The Toronto Tool Library made its debut as an advertiser on Monday with its first major ad campaign.
The campaign, crafted by Fuse Marketing Group, promotes the breadth of tools the non-profit organization has available for loan with a set of three comedic spots that show characters taking their use of high-powered tools a little too far.
The first of the three ads to be promoted by the Toronto Tool Library is a spot about a father giving his son a bath with a pressure washer.
Another shows a child’s birthday party where guests are handed a nail gun to shoot at a balloon dart board, while the third shows an over-zealous baker using a massive torch to bake a crème brûlée.
Patrick Weir, senior-vice president of creative and innovation at Fuse, said the ads were designed to show how the Toronto Tool Library has a wide array of tools, but the agency wanted to punch up the message with humour to better connect with the organization’s 19- to 30-year-old demographic.

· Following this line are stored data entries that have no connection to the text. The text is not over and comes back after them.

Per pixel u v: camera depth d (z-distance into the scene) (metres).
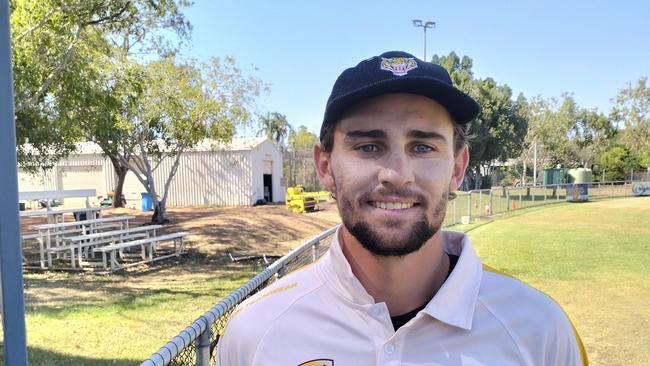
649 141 54.25
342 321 1.24
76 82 9.54
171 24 13.69
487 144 38.53
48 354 5.20
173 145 18.69
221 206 25.44
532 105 56.97
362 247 1.30
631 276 8.91
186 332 1.83
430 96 1.24
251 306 1.40
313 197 23.75
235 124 17.44
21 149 17.27
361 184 1.24
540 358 1.21
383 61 1.23
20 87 8.61
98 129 12.58
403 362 1.16
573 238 13.97
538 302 1.27
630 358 5.01
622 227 16.66
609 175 48.62
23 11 8.28
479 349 1.18
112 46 12.65
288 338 1.26
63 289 8.55
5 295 2.26
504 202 25.20
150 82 14.80
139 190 26.55
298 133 51.84
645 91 54.28
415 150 1.25
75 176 27.92
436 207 1.25
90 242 11.71
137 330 6.14
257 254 12.76
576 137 58.38
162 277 9.93
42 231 12.35
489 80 41.91
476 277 1.27
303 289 1.34
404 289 1.30
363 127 1.24
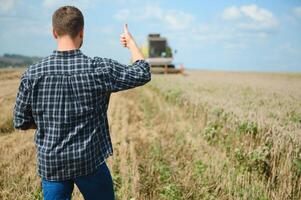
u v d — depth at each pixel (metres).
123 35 3.82
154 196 6.56
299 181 6.77
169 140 10.55
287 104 14.82
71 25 3.38
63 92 3.33
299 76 47.59
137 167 7.87
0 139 10.45
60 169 3.34
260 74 55.16
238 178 7.05
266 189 6.64
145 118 14.46
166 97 19.34
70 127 3.33
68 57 3.40
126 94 23.64
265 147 7.75
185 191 6.82
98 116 3.44
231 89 22.33
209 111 12.34
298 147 7.71
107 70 3.42
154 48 41.62
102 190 3.57
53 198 3.45
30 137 10.84
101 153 3.47
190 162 8.23
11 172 7.42
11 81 29.14
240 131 9.46
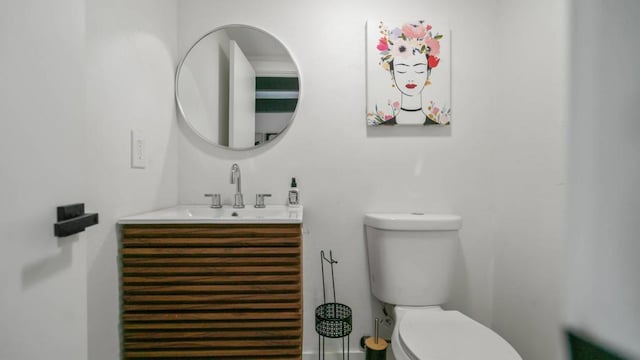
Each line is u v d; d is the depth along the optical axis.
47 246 0.61
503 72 1.46
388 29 1.49
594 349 0.13
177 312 1.10
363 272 1.52
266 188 1.51
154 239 1.09
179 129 1.51
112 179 1.04
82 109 0.70
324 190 1.51
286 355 1.12
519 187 1.35
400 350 0.99
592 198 0.14
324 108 1.51
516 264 1.37
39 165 0.59
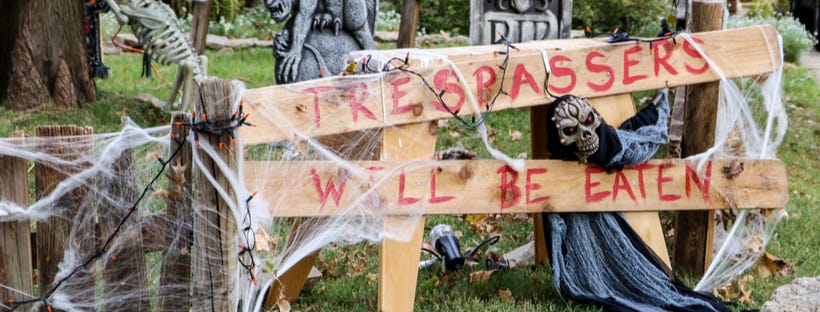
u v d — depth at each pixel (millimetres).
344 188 4703
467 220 7164
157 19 10078
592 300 5156
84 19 10305
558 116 4922
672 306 5129
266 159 5211
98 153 4207
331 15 9445
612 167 5062
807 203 8086
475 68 4898
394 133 4809
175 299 4363
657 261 5195
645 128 5082
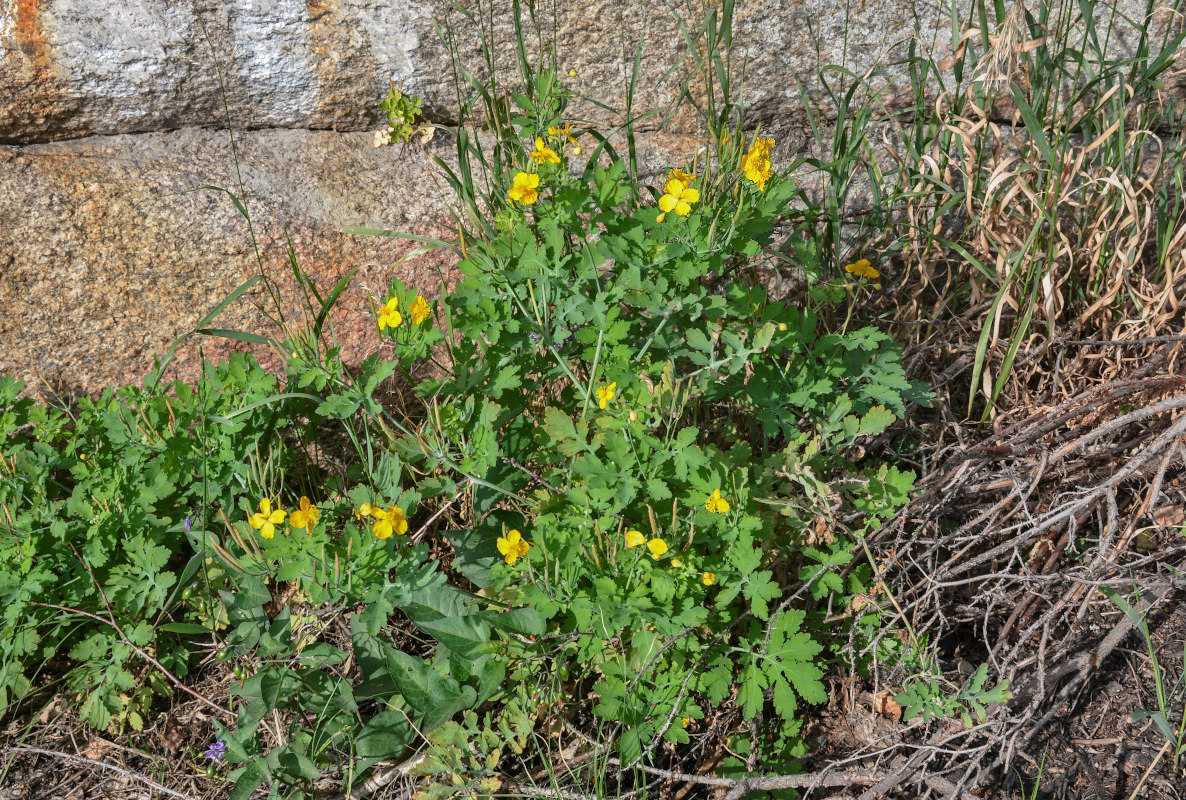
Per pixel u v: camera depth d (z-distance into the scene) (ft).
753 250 3.98
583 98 4.31
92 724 3.88
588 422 3.88
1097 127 4.34
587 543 3.75
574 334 4.10
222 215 4.25
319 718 3.81
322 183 4.34
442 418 3.94
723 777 3.70
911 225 4.33
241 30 4.20
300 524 3.75
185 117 4.30
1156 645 3.99
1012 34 4.06
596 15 4.34
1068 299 4.43
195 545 4.07
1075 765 3.80
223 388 4.12
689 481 3.82
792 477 3.87
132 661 4.03
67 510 4.08
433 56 4.33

“Tools for any occasion, that’s a pretty simple concept,” Weir said. “We wanted to get something that would impact as video. And there’s nothing more impactful than a 10-year-old girl holding a nail gun,” he joked.
“It was really about creating something to cut through with that demo. As we all know, with social the things you see on there are kind of crazy. We wanted something that was fun, but didn’t ever go too over-the-top, which is why there’s a little theatre of the mind at the end [of every spot].”
The campaign also includes posters which will be put up as wild postings in the neighbourhoods surrounding the Toronto Tool Library’s two locations.
The Toronto Tool Library is a community space and registered non-profit that offers consumers rentals on tools with pricing based on an annual membership (depending on access, memberships run from $50 to $100 per year.). According to Weir, Fuse first connected with the group when one of its associate creative directors, Dima Zelikman, moved into a new home and used the tool library to finish his renovations.
Fuse delivered the creative pro bono, while the Toronto Tool Library is funding its media buy. Ryan Dyment, executive director of the Institute for a Resource-Based Economy (the organization that runs the tool library), said in a release that working with the agency helped it create a campaign it otherwise wouldn’t have been able to afford.
“As a small non-profit organization, we could not possibly afford to do this kind of campaign ourselves, so it was great to partner with the open-minded and creative team at Fuse,” Dyment said. “Punchy and laughable, the campaign hits the right tone with our target audience and we look forward to bringing in new members who are looking to share tools rather than own them.”
The ads are running for four weeks with a media buy handled in-house by the Toronto Tool Library.